The weekend was really nothing special; I went on a trip to NASA’s Ames Research Center which turned out to not be so great, but a Friend was there, so it wasn’t so bad. (If you haven’t caught on by now, Friend = someone I really know and like, and friend = just someone I sort of hang out with sometimes.) I bought some freeze-dried ice cream and immediately regretted it once I had bitten off a chunk; it tastes like what regular ice cream might taste like if you left it to melt and become lukewarm in a bowl and then drank it like chocolate milk. Saturday night was more fun, though: my Friend and I set up a Tremulous server on his dual-core laptop and invited five or six other Eucs to join our game. It was pretty fun, though I kept getting pwned badly. If you ever see a server on the Internet list named “Stanford” between now and August 20, that’s probably us, so join in and have some fun with random people you don’t know.

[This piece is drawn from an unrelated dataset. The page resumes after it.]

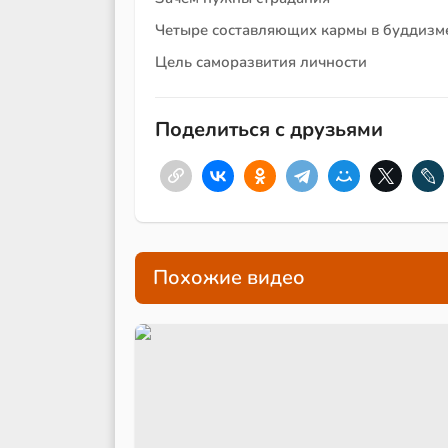
Четыре составляющих кармы в буддизм
Цель саморазвития личности
Поделиться с друзьями
Похожие видео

So far, this week hasn’t been incredibly eventful. The return to high school looms ever closer, so I’m getting more and more worried about finishing my summer homework on time. I haven’t really done much of anything as far as extended essay research goes, and I still have some books to read for English and TOK and some chapters to study for math. On top of that is web development work for my Arizona-based client (for whom most of my work is done) and continuing work on some of the hardest programming for Sangre and Gabo so that my newspaper management thingy will hopefully be ready in time to be live for the second issue. I also should be working on college applications (especially for a certain school that has a name starting with “S”) and such, but it’s been difficult to think about that with everything else that’s been going on. And I obviously want to get As in all of my classes, so I still have a lot of homework and quizzes to work on in between the other crapola. Next week will be especially horrible because of finals on the last two days of the session, so it’s quite possible that I won’t find time to write again until after I get back to Wisconsin. I hope that doesn’t happen, but you know how bad I can be about posting in a timely manner.
At this point I could go on and on about how much it will suck to leave Stanford, explaining exactly why and to what magnitude the suckiness will extend, but unfortunately some word roots homework is staring angrily at me. I’m sure I’ll be full of complaininess in the next entry, especially if I don’t write it until I get home. Until then…bye.